YOUR ASSIGNMENT> Output each entry verbatim and exclude every picture from it.

** DATA TO EXAMINE follows **

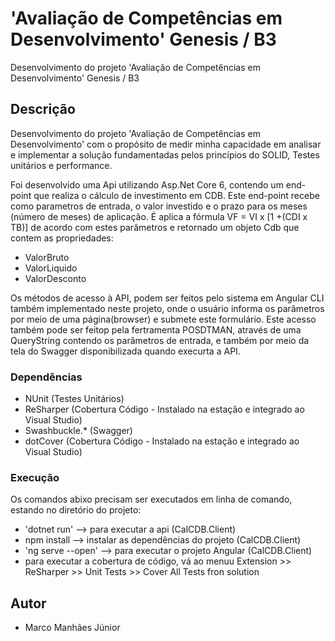# 'Avaliação de Competências em Desenvolvimento'  Genesis / B3
Desenvolvimento do projeto 'Avaliação de Competências em Desenvolvimento'  Genesis / B3

## Descrição

Desenvolvimento do projeto 'Avaliação de Competências em Desenvolvimento' 
com o propósito de medir minha capacidade em analisar e implementar a 
solução  fundamentadas pelos princípios do SOLID, Testes
unitários e performance.

Foi desenvolvido uma Api utilizando Asp.Net Core 6, contendo um end-point que 
realiza o cálculo de investimento em CDB.
Este end-point recebe como parametros de entrada, o valor investido e o prazo 
para os meses (número de meses) de aplicação. 
É aplica a fórmula VF = VI x [1 +(CDI x TB)] de acordo com estes parâmetros e 
retornado um objeto Cdb que contem as propriedades:
  * ValorBruto
  * ValorLiquido
  * ValorDesconto

Os métodos de acesso à API, podem ser feitos pelo sistema em Angular CLI também implementado
neste projeto, onde o usuário informa os parâmetros por meio de uma página(browser) e submete
este formulário. Este acesso também pode ser feitop pela fertramenta POSDTMAN, através de uma 
QueryString contendo os parâmetros de entrada, e também por meio da tela do Swagger disponibilizada 
quando execurta a API.

### Dependências

* NUnit (Testes Unitários)
* ReSharper (Cobertura Código  - Instalado na estação e integrado ao Visual Studio)
* Swashbuckle.* (Swagger)
* dotCover (Cobertura Código - Instalado na estação e integrado ao Visual Studio)

### Execução

Os comandos abixo precisam ser executados em linha de comando, estando no diretório do projeto:

* 'dotnet run' --> para executar a api (CalCDB.Client)
* npm install --> instalar as dependências do projeto (CalCDB.Client)
* 'ng serve --open' --> para executar o projeto Angular (CalCDB.Client)
* para executar a cobertura de código, vá ao menuu Extension >> ReSharper >> Unit Tests >> Cover All Tests fron solution

## Autor

* Marco Manhães Júnior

** End of DATA TO EXAMINE **

REPLY>
# 'Avaliação de Competências em Desenvolvimento'  Genesis / B3
Desenvolvimento do projeto 'Avaliação de Competências em Desenvolvimento'  Genesis / B3

## Descrição

Desenvolvimento do projeto 'Avaliação de Competências em Desenvolvimento' 
com o propósito de medir minha capacidade em analisar e implementar a 
solução  fundamentadas pelos princípios do SOLID, Testes
unitários e performance.

Foi desenvolvido uma Api utilizando Asp.Net Core 6, contendo um end-point que 
realiza o cálculo de investimento em CDB.
Este end-point recebe como parametros de entrada, o valor investido e o prazo 
para os meses (número de meses) de aplicação. 
É aplica a fórmula VF = VI x [1 +(CDI x TB)] de acordo com estes parâmetros e 
retornado um objeto Cdb que contem as propriedades:
  * ValorBruto
  * ValorLiquido
  * ValorDesconto

Os métodos de acesso à API, podem ser feitos pelo sistema em Angular CLI também implementado
neste projeto, onde o usuário informa os parâmetros por meio de uma página(browser) e submete
este formulário. Este acesso também pode ser feitop pela fertramenta POSDTMAN, através de uma 
QueryString contendo os parâmetros de entrada, e também por meio da tela do Swagger disponibilizada 
quando execurta a API.

### Dependências

* NUnit (Testes Unitários)
* ReSharper (Cobertura Código  - Instalado na estação e integrado ao Visual Studio)
* Swashbuckle.* (Swagger)
* dotCover (Cobertura Código - Instalado na estação e integrado ao Visual Studio)

### Execução

Os comandos abixo precisam ser executados em linha de comando, estando no diretório do projeto:

* 'dotnet run' --> para executar a api (CalCDB.Client)
* npm install --> instalar as dependências do projeto (CalCDB.Client)
* 'ng serve --open' --> para executar o projeto Angular (CalCDB.Client)
* para executar a cobertura de código, vá ao menuu Extension >> ReSharper >> Unit Tests >> Cover All Tests fron solution

## Autor

* Marco Manhães Júnior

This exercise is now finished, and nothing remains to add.